_What to work on_: Repeat, exactly and in full, the lines of the listing below, but without any pictures.

§ §

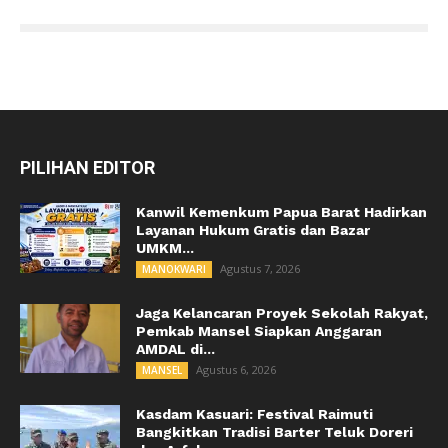
PILIHAN EDITOR
Kanwil Kemenkum Papua Barat Hadirkan
Layanan Hukum Gratis dan Bazar
UMKM...
Agustus 7, 2026
MANOKWARI
Jaga Kelancaran Proyek Sekolah Rakyat,
Pemkab Mansel Siapkan Anggaran
AMDAL di...
Agustus 6, 2026
MANSEL
Kasdam Kasuari: Festival Raimuti
Bangkitkan Tradisi Barter Teluk Doreri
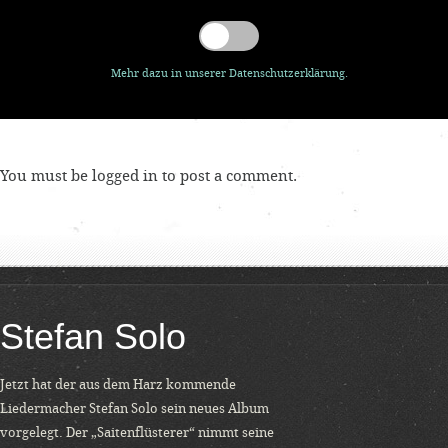
Mehr dazu in unserer Datenschutzerklärung.
You must be
logged in
to post a comment.
Stefan Solo
Jetzt hat der aus dem Harz kommende
Liedermacher Stefan Solo sein neues Album
vorgelegt. Der „Saitenflüsterer“ nimmt seine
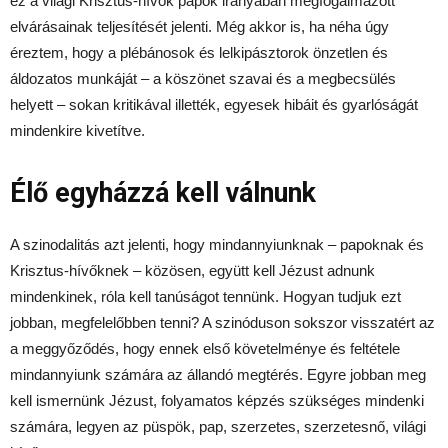
ez a világi Krisztus-hívők papok irányában megfogalmazott
elvárásainak teljesítését jelenti. Még akkor is, ha néha úgy
éreztem, hogy a plébánosok és lelkipásztorok önzetlen és
áldozatos munkáját – a köszönet szavai és a megbecsülés
helyett – sokan kritikával illették, egyesek hibáit és gyarlóságát
mindenkire kivetítve.
Élő egyházzá kell válnunk
A szinodalitás azt jelenti, hogy mindannyiunknak – papoknak és
Krisztus-hívőknek – közösen, együtt kell Jézust adnunk
mindenkinek, róla kell tanúságot tennünk. Hogyan tudjuk ezt
jobban, megfelelőbben tenni? A szinóduson sokszor visszatért az
a meggyőződés, hogy ennek első követelménye és feltétele
mindannyiunk számára az állandó megtérés. Egyre jobban meg
kell ismernünk Jézust, folyamatos képzés szükséges mindenki
számára, legyen az püspök, pap, szerzetes, szerzetesnő, világi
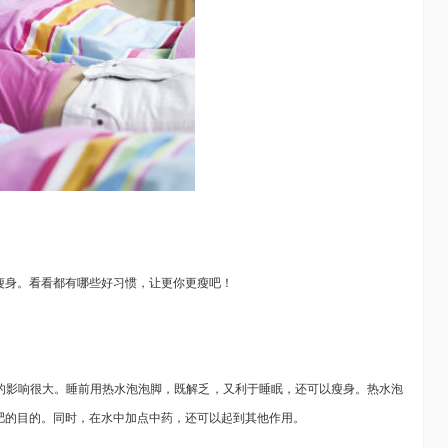
身。看看都有哪些好习惯，让更你更瘦吧！
影响很大。睡前用热水泡泡脚，既解乏，又利于睡眠，还可以瘦身。热水泡
肥的目的。同时，在水中加点中药，还可以起到其他作用。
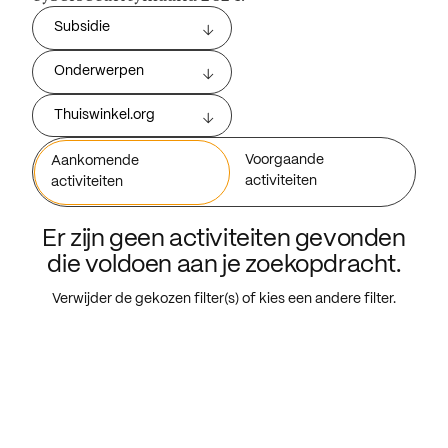
Subsidie
Onderwerpen
Thuiswinkel.org
Voorgaande
Aankomende
activiteiten
activiteiten
Er zijn geen activiteiten gevonden
die voldoen aan je zoekopdracht.
Verwijder de gekozen filter(s) of kies een andere filter.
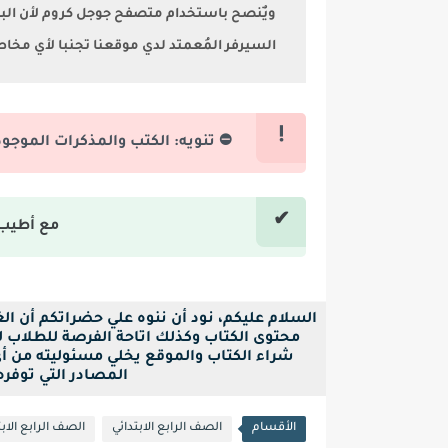
السيرفر المُعمتد لدي موقعنا تجنبا لأي مخا
⛔ تنويه: الكتب والمذكرات الموجو
مع أطيب 
السلام عليكم، نود أن ننوه علي حضراتكم أن ا
محتوى الكتاب وكذلك اتاحة الفرصة للطلاب لح
شراء الكتاب والموقع يخلي مسئوليته من أ
المصادر التي توفره بصيغة pdf فقط ل
الأقسام
الصف الرابع الابتدائي
الصف الرابع الابت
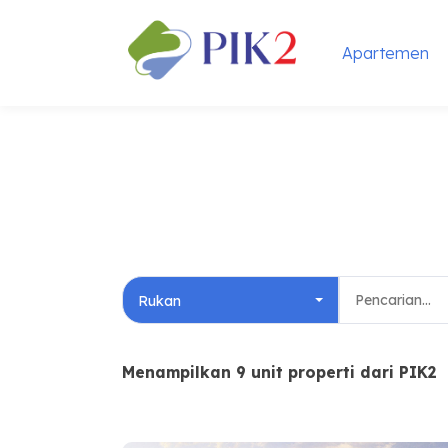
Apartemen
Rukan
Menampilkan 9 unit properti dari PIK2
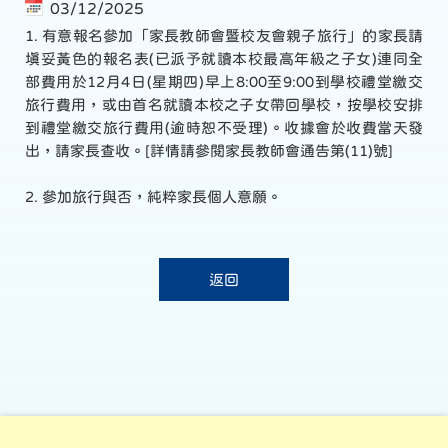
03/12/2025
1. 有意報名參加「家長教師會暨校友會親子旅行」的家長請
填妥黃色的報名表(已派予就讀本校最高年級之子女)連同全
部費用於12月4日(星期四)早上8:00至9:00到學校禮堂繳交
旅行費用，或由首名就讀本校之子女帶回學校，按學校安排
到禮堂繳交旅行費用(逾時恕不受理)。收據會於收費當天發
出，請家長查收。[詳情請參閱家長教師會通告第(11)號]
2. 參加旅行與否，純粹家長個人意願。
返回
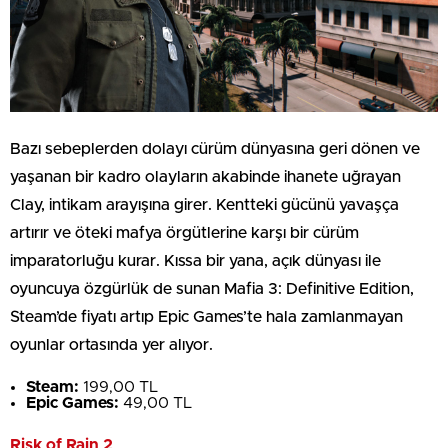
Bazı sebeplerden dolayı cürüm dünyasına geri dönen ve
yaşanan bir kadro olayların akabinde ihanete uğrayan
Clay, intikam arayışına girer. Kentteki gücünü yavaşça
artırır ve öteki mafya örgütlerine karşı bir cürüm
imparatorluğu kurar. Kıssa bir yana, açık dünyası ile
oyuncuya özgürlük de sunan Mafia 3: Definitive Edition,
Steam’de fiyatı artıp Epic Games’te hala zamlanmayan
oyunlar ortasında yer alıyor.
Steam:
199,00 TL
Epic Games:
49,00 TL
Risk of Rain 2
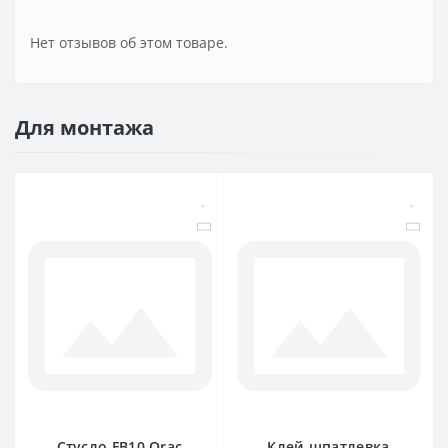
Нет отзывов об этом товаре.
Для монтажа
Стусло FB10 Orac
Клей-шпатлевка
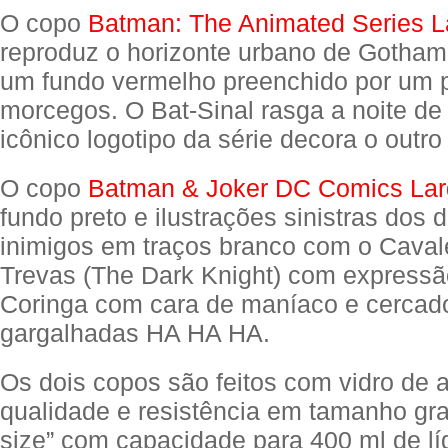
O copo
Batman: The Animated Series L
reproduz o horizonte urbano de Gotham
um fundo vermelho preenchido por um 
morcegos. O Bat-Sinal rasga a noite de
icônico logotipo da série decora o outro
O copo
Batman & Joker DC Comics Lar
fundo preto e ilustrações sinistras dos d
inimigos em traços branco com o Caval
Trevas (The Dark Knight) com expressão
Coringa com cara de maníaco e cercad
gargalhadas HA HA HA.
Os dois copos são feitos com vidro de a
qualidade e resistência em tamanho gra
size” com capacidade para 400 ml de líq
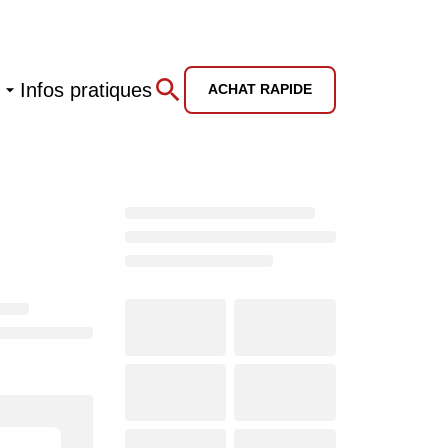
Infos pratiques
ACHAT RAPIDE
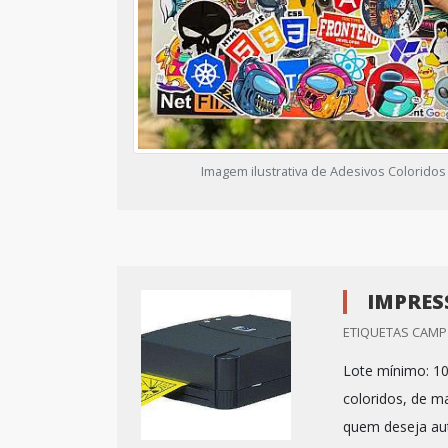
Imagem ilustrativa de Adesivos Coloridos
IMPRES
ETIQUETAS CAMP 
Lote mínimo: 10
coloridos, de m
quem deseja aut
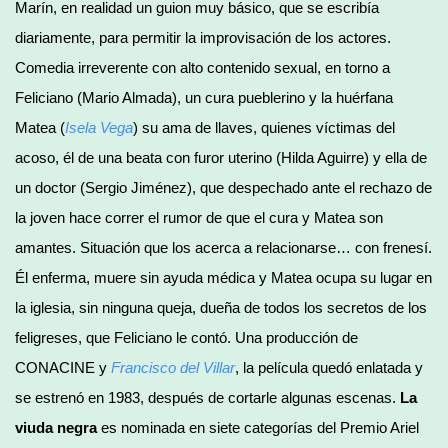
Marín, en realidad un guion muy básico, que se escribía
diariamente, para permitir la improvisación de los actores.
Comedia irreverente con alto contenido sexual, en torno a
Feliciano (Mario Almada), un cura pueblerino y la huérfana
Matea (
Isela Vega
) su ama de llaves, quienes víctimas del
acoso, él de una beata con furor uterino (Hilda Aguirre) y ella de
un doctor (Sergio Jiménez), que despechado ante el rechazo de
la joven hace correr el rumor de que el cura y Matea son
amantes. Situación que los acerca a relacionarse… con frenesí.
Él enferma, muere sin ayuda médica y Matea ocupa su lugar en
la iglesia, sin ninguna queja, dueña de todos los secretos de los
feligreses, que Feliciano le contó. Una producción de
CONACINE y
Francisco del Villar
, la película quedó enlatada y
se estrenó en 1983, después de cortarle algunas escenas.
La
viuda negra
es nominada en siete categorías del Premio Ariel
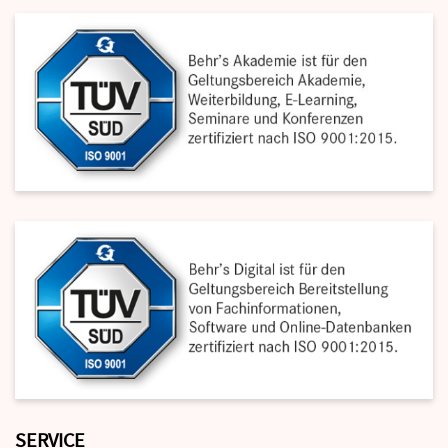
SERVICE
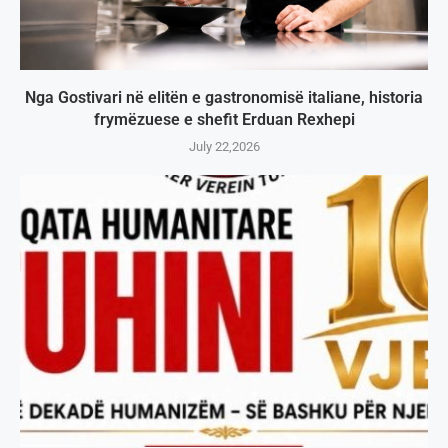
Nga Gostivari në elitën e gastronomisë italiane, historia
frymëzuese e shefit Erduan Rexhepi
July 22,2026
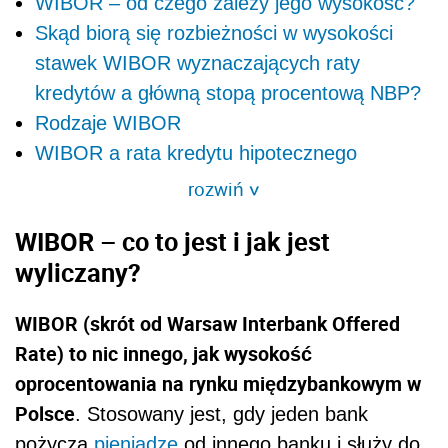
WIBOR – od czego zależy jego wysokość?
Skąd biorą się rozbieżności w wysokości
stawek WIBOR wyznaczających raty
kredytów a główną stopą procentową NBP?
Rodzaje WIBOR
WIBOR a rata kredytu hipotecznego
rozwiń
>
WIBOR – co to jest i jak jest
wyliczany?
WIBOR (skrót od Warsaw Interbank Offered
Rate) to nic innego, jak wysokość
oprocentowania na rynku międzybankowym w
Polsce
. Stosowany jest, gdy jeden bank
pożycza
pieniądze
od innego banku i służy do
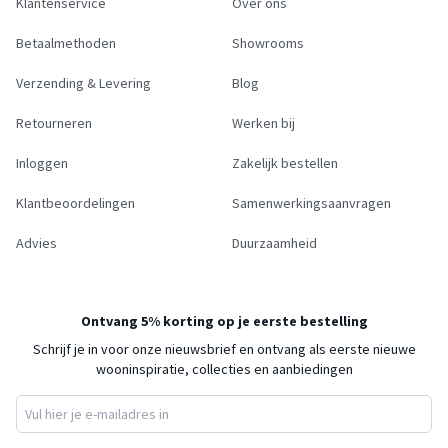
Klantenservice
Over ons
Betaalmethoden
Showrooms
Verzending & Levering
Blog
Retourneren
Werken bij
Inloggen
Zakelijk bestellen
Klantbeoordelingen
Samenwerkingsaanvragen
Advies
Duurzaamheid
Ontvang 5% korting op je eerste bestelling
Schrijf je in voor onze nieuwsbrief en ontvang als eerste nieuwe
wooninspiratie, collecties en aanbiedingen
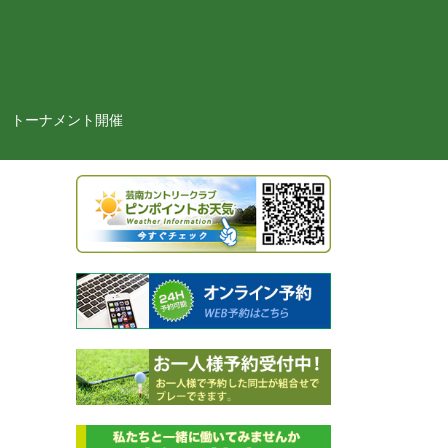
トーナメント開催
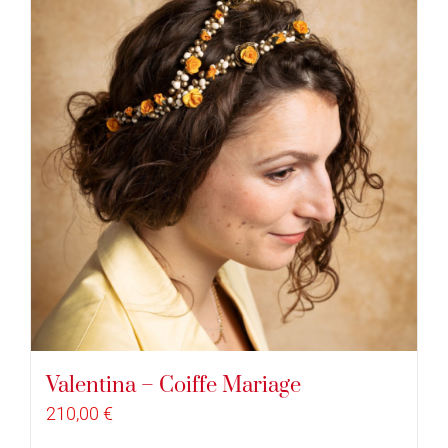
Valentina – Coiffe Mariage
210,00
€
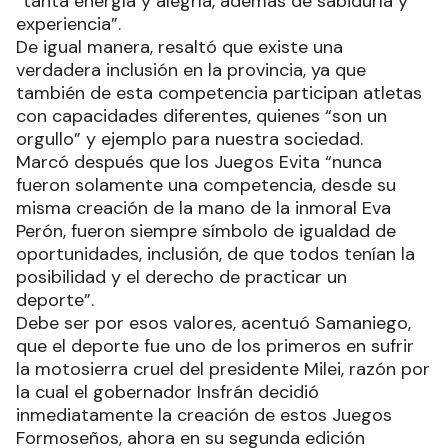
“tanta energía y alegría, además de sabiduría y
experiencia”.
De igual manera, resaltó que existe una
verdadera inclusión en la provincia, ya que
también de esta competencia participan atletas
con capacidades diferentes, quienes “son un
orgullo” y ejemplo para nuestra sociedad.
Marcó después que los Juegos Evita “nunca
fueron solamente una competencia, desde su
misma creación de la mano de la inmoral Eva
Perón, fueron siempre símbolo de igualdad de
oportunidades, inclusión, de que todos tenían la
posibilidad y el derecho de practicar un
deporte”.
Debe ser por esos valores, acentuó Samaniego,
que el deporte fue uno de los primeros en sufrir
la motosierra cruel del presidente Milei, razón por
la cual el gobernador Insfrán decidió
inmediatamente la creación de estos Juegos
Formoseños, ahora en su segunda edición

§ §

_Written response_:
PILIHAN EDITOR
Kanwil Kemenkum Papua Barat Hadirkan
Layanan Hukum Gratis dan Bazar
UMKM...
Agustus 7, 2026
MANOKWARI
Jaga Kelancaran Proyek Sekolah Rakyat,
Pemkab Mansel Siapkan Anggaran
AMDAL di...
Agustus 6, 2026
MANSEL
Kasdam Kasuari: Festival Raimuti
Bangkitkan Tradisi Barter Teluk Doreri
Mehr dazu in unserer Datenschutzerklärung.
You must be
logged in
to post a comment.
Stefan Solo
Jetzt hat der aus dem Harz kommende
Liedermacher Stefan Solo sein neues Album
vorgelegt. Der „Saitenflüsterer“ nimmt seine
ez a világi Krisztus-hívők papok irányában megfogalmazott
elvárásainak teljesítését jelenti. Még akkor is, ha néha úgy
éreztem, hogy a plébánosok és lelkipásztorok önzetlen és
áldozatos munkáját – a köszönet szavai és a megbecsülés
helyett – sokan kritikával illették, egyesek hibáit és gyarlóságát
mindenkire kivetítve.
Élő egyházzá kell válnunk
A szinodalitás azt jelenti, hogy mindannyiunknak – papoknak és
Krisztus-hívőknek – közösen, együtt kell Jézust adnunk
mindenkinek, róla kell tanúságot tennünk. Hogyan tudjuk ezt
jobban, megfelelőbben tenni? A szinóduson sokszor visszatért az
a meggyőződés, hogy ennek első követelménye és feltétele
mindannyiunk számára az állandó megtérés. Egyre jobban meg
kell ismernünk Jézust, folyamatos képzés szükséges mindenki
számára, legyen az püspök, pap, szerzetes, szerzetesnő, világi
身。看看都有哪些好习惯，让更你更瘦吧！
影响很大。睡前用热水泡泡脚，既解乏，又利于睡眠，还可以瘦身。热水泡
肥的目的。同时，在水中加点中药，还可以起到其他作用。
Subsidie
Onderwerpen
Thuiswinkel.org
Voorgaande
Aankomende
activiteiten
activiteiten
Er zijn geen activiteiten gevonden
die voldoen aan je zoekopdracht.
Verwijder de gekozen filter(s) of kies een andere filter.
السيرفر المُعمتد لدي موقعنا تجنبا لأي مخا
⛔ تنويه: الكتب والمذكرات الموجو
مع أطيب 
السلام عليكم، نود أن ننوه علي حضراتكم أن ا
محتوى الكتاب وكذلك اتاحة الفرصة للطلاب لح
شراء الكتاب والموقع يخلي مسئوليته من أ
المصادر التي توفره بصيغة pdf فقط ل
الأقسام
الصف الرابع الابتدائي
الصف الرابع الابت
Apartemen
Rukan
Menampilkan 9 unit properti dari PIK2
03/12/2025
1. 有意報名參加「家長教師會暨校友會親子旅行」的家長請
填妥黃色的報名表(已派予就讀本校最高年級之子女)連同全
部費用於12月4日(星期四)早上8:00至9:00到學校禮堂繳交
旅行費用，或由首名就讀本校之子女帶回學校，按學校安排
到禮堂繳交旅行費用(逾時恕不受理)。收據會於收費當天發
出，請家長查收。[詳情請參閱家長教師會通告第(11)號]
2. 參加旅行與否，純粹家長個人意願。
返回
Bazı sebeplerden dolayı cürüm dünyasına geri dönen ve
yaşanan bir kadro olayların akabinde ihanete uğrayan
Clay, intikam arayışına girer. Kentteki gücünü yavaşça
artırır ve öteki mafya örgütlerine karşı bir cürüm
imparatorluğu kurar. Kıssa bir yana, açık dünyası ile
oyuncuya özgürlük de sunan Mafia 3: Definitive Edition,
Steam’de fiyatı artıp Epic Games’te hala zamlanmayan
oyunlar ortasında yer alıyor.
Steam:
199,00 TL
Epic Games:
49,00 TL
Risk of Rain 2
Нет отзывов об этом товаре.
Для монтажа
Стусло FB10 Orac
Клей-шпатлевка
O copo
Batman: The Animated Series L
reproduz o horizonte urbano de Gotham
um fundo vermelho preenchido por um 
morcegos. O Bat-Sinal rasga a noite de
icônico logotipo da série decora o outro
O copo
Batman & Joker DC Comics Lar
fundo preto e ilustrações sinistras dos d
inimigos em traços branco com o Caval
Trevas (The Dark Knight) com expressão
Coringa com cara de maníaco e cercad
gargalhadas HA HA HA.
Os dois copos são feitos com vidro de a
qualidade e resistência em tamanho gra
size” com capacidade para 400 ml de líq
Infos pratiques
ACHAT RAPIDE
Imagem ilustrativa de Adesivos Coloridos
IMPRES
ETIQUETAS CAMP 
Lote mínimo: 10
coloridos, de m
quem deseja aut
Marín, en realidad un guion muy básico, que se escribía
diariamente, para permitir la improvisación de los actores.
Comedia irreverente con alto contenido sexual, en torno a
Feliciano (Mario Almada), un cura pueblerino y la huérfana
Matea (
Isela Vega
) su ama de llaves, quienes víctimas del
acoso, él de una beata con furor uterino (Hilda Aguirre) y ella de
un doctor (Sergio Jiménez), que despechado ante el rechazo de
la joven hace correr el rumor de que el cura y Matea son
amantes. Situación que los acerca a relacionarse… con frenesí.
Él enferma, muere sin ayuda médica y Matea ocupa su lugar en
la iglesia, sin ninguna queja, dueña de todos los secretos de los
feligreses, que Feliciano le contó. Una producción de
CONACINE y
Francisco del Villar
, la película quedó enlatada y
se estrenó en 1983, después de cortarle algunas escenas.
La
viuda negra
es nominada en siete categorías del Premio Ariel
SERVICE
Nga Gostivari në elitën e gastronomisë italiane, historia
frymëzuese e shefit Erduan Rexhepi
July 22,2026
WIBOR – od czego zależy jego wysokość?
Skąd biorą się rozbieżności w wysokości
stawek WIBOR wyznaczających raty
kredytów a główną stopą procentową NBP?
Rodzaje WIBOR
WIBOR a rata kredytu hipotecznego
rozwiń
>
WIBOR – co to jest i jak jest
wyliczany?
WIBOR (skrót od Warsaw Interbank Offered
Rate) to nic innego, jak wysokość
oprocentowania na rynku międzybankowym w
Polsce
. Stosowany jest, gdy jeden bank
pożycza
pieniądze
od innego banku i służy do
Klantenservice
Over ons
Betaalmethoden
Showrooms
Verzending & Levering
Blog
Retourneren
Werken bij
Inloggen
Zakelijk bestellen
Klantbeoordelingen
Samenwerkingsaanvragen
Advies
Duurzaamheid
Ontvang 5% korting op je eerste bestelling
Schrijf je in voor onze nieuwsbrief en ontvang als eerste nieuwe
wooninspiratie, collecties en aanbiedingen
トーナメント開催
Valentina – Coiffe Mariage
210,00
€
“tanta energía y alegría, además de sabiduría y
experiencia”.
De igual manera, resaltó que existe una
verdadera inclusión en la provincia, ya que
también de esta competencia participan atletas
con capacidades diferentes, quienes “son un
orgullo” y ejemplo para nuestra sociedad.
Marcó después que los Juegos Evita “nunca
fueron solamente una competencia, desde su
misma creación de la mano de la inmoral Eva
Perón, fueron siempre símbolo de igualdad de
oportunidades, inclusión, de que todos tenían la
posibilidad y el derecho de practicar un
deporte”.
Debe ser por esos valores, acentuó Samaniego,
que el deporte fue uno de los primeros en sufrir
la motosierra cruel del presidente Milei, razón por
la cual el gobernador Insfrán decidió
inmediatamente la creación de estos Juegos
Formoseños, ahora en su segunda edición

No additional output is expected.